== Provided entries ==

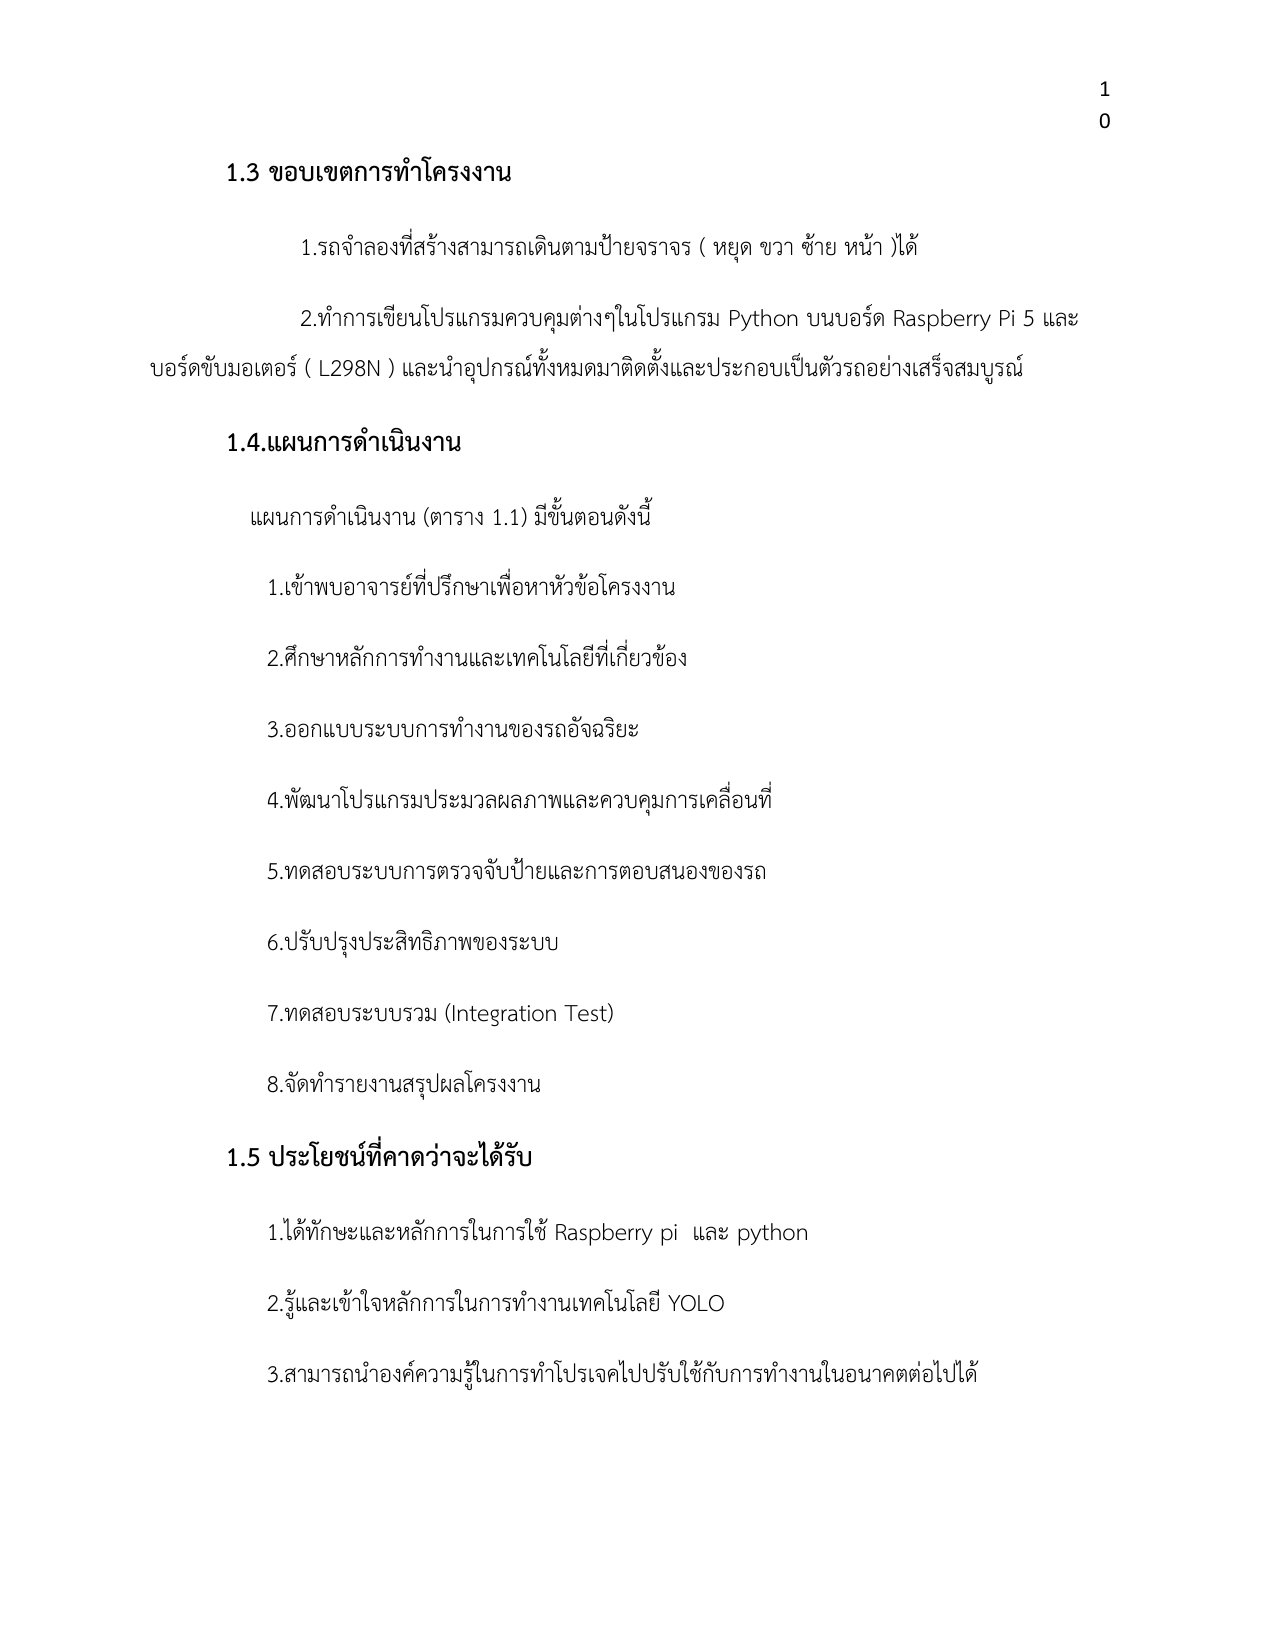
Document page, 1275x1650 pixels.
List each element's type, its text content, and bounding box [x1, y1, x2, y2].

text 5.ทดสอบระบบการตรวจจับป้ายและการตอบสนองของรถ [150, 851, 1125, 895]
text 1.ได้ทักษะและหลักการในการใช้ Raspberry pi และ python [150, 1212, 1125, 1256]
text 1.เข้าพบอาจารย์ที่ปรึกษาเพื่อหาหัวข้อโครงงาน [150, 567, 1125, 611]
text 6.ปรับปรุงประสิทธิภาพของระบบ [150, 922, 1125, 966]
text 1.รถจำลองที่สร้างสามารถเดินตามป้ายจราจร ( หยุด ขวา ซ้าย หน้า )ได้ [150, 227, 1125, 271]
text 8.จัดทำรายงานสรุปผลโครงงาน [150, 1064, 1125, 1108]
text 4.พัฒนาโปรแกรมประมวลผลภาพและควบคุมการเคลื่อนที่ [150, 780, 1125, 824]
text 2.ศึกษาหลักการทำงานและเทคโนโลยีที่เกี่ยวข้อง [150, 638, 1125, 682]
text 3.ออกแบบระบบการทำงานของรถอัจฉริยะ [150, 709, 1125, 753]
text 1.5 ประโยชน์ที่คาดว่าจะได้รับ [150, 1135, 1125, 1184]
text 1.4.แผนการดำเนินงาน [150, 419, 1125, 468]
text 3.สามารถนำองค์ความรู้ในการทำโปรเจคไปปรับใช้กับการทำงานในอนาคตต่อไปได้ [150, 1354, 1125, 1398]
text 2.รู้และเข้าใจหลักการในการทำงานเทคโนโลยี YOLO [150, 1283, 1125, 1327]
text 1.3 ขอบเขตการทำโครงงาน [150, 150, 1125, 199]
text 7.ทดสอบระบบรวม (Integration Test) [150, 993, 1125, 1037]
text 2.ทำการเขียนโปรแกรมควบคุมต่างๆในโปรแกรม Python บนบอร์ด Raspberry Pi 5 และบอร์ดขับมอเตอร์ ( L298N ) และนำอุปกรณ์ทั้งหมดมาติดตั้งและประกอบเป็นตัวรถอย่างเสร็จสมบูรณ์ [150, 298, 1125, 392]
text แผนการดำเนินงาน (ตาราง1.1) มีขั้นตอนดังนี้ [150, 497, 1125, 540]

===

**Work request:** Set down the data above word for word, leaving every picture out.

**Your response:**
Document page, 1275x1650 pixels.
List each element's type, its text content, and bounding box [x1, y1, x2, y2].

text 5.ทดสอบระบบการตรวจจับป้ายและการตอบสนองของรถ [150, 851, 1125, 895]
text 1.ได้ทักษะและหลักการในการใช้ Raspberry pi และ python [150, 1212, 1125, 1256]
text 1.เข้าพบอาจารย์ที่ปรึกษาเพื่อหาหัวข้อโครงงาน [150, 567, 1125, 611]
text 6.ปรับปรุงประสิทธิภาพของระบบ [150, 922, 1125, 966]
text 1.รถจำลองที่สร้างสามารถเดินตามป้ายจราจร ( หยุด ขวา ซ้าย หน้า )ได้ [150, 227, 1125, 271]
text 8.จัดทำรายงานสรุปผลโครงงาน [150, 1064, 1125, 1108]
text 4.พัฒนาโปรแกรมประมวลผลภาพและควบคุมการเคลื่อนที่ [150, 780, 1125, 824]
text 2.ศึกษาหลักการทำงานและเทคโนโลยีที่เกี่ยวข้อง [150, 638, 1125, 682]
text 3.ออกแบบระบบการทำงานของรถอัจฉริยะ [150, 709, 1125, 753]
text 1.5 ประโยชน์ที่คาดว่าจะได้รับ [150, 1135, 1125, 1184]
text 1.4.แผนการดำเนินงาน [150, 419, 1125, 468]
text 3.สามารถนำองค์ความรู้ในการทำโปรเจคไปปรับใช้กับการทำงานในอนาคตต่อไปได้ [150, 1354, 1125, 1398]
text 2.รู้และเข้าใจหลักการในการทำงานเทคโนโลยี YOLO [150, 1283, 1125, 1327]
text 1.3 ขอบเขตการทำโครงงาน [150, 150, 1125, 199]
text 7.ทดสอบระบบรวม (Integration Test) [150, 993, 1125, 1037]
text 2.ทำการเขียนโปรแกรมควบคุมต่างๆในโปรแกรม Python บนบอร์ด Raspberry Pi 5 และบอร์ดขับมอเตอร์ ( L298N ) และนำอุปกรณ์ทั้งหมดมาติดตั้งและประกอบเป็นตัวรถอย่างเสร็จสมบูรณ์ [150, 298, 1125, 392]
text แผนการดำเนินงาน (ตาราง1.1) มีขั้นตอนดังนี้ [150, 497, 1125, 540]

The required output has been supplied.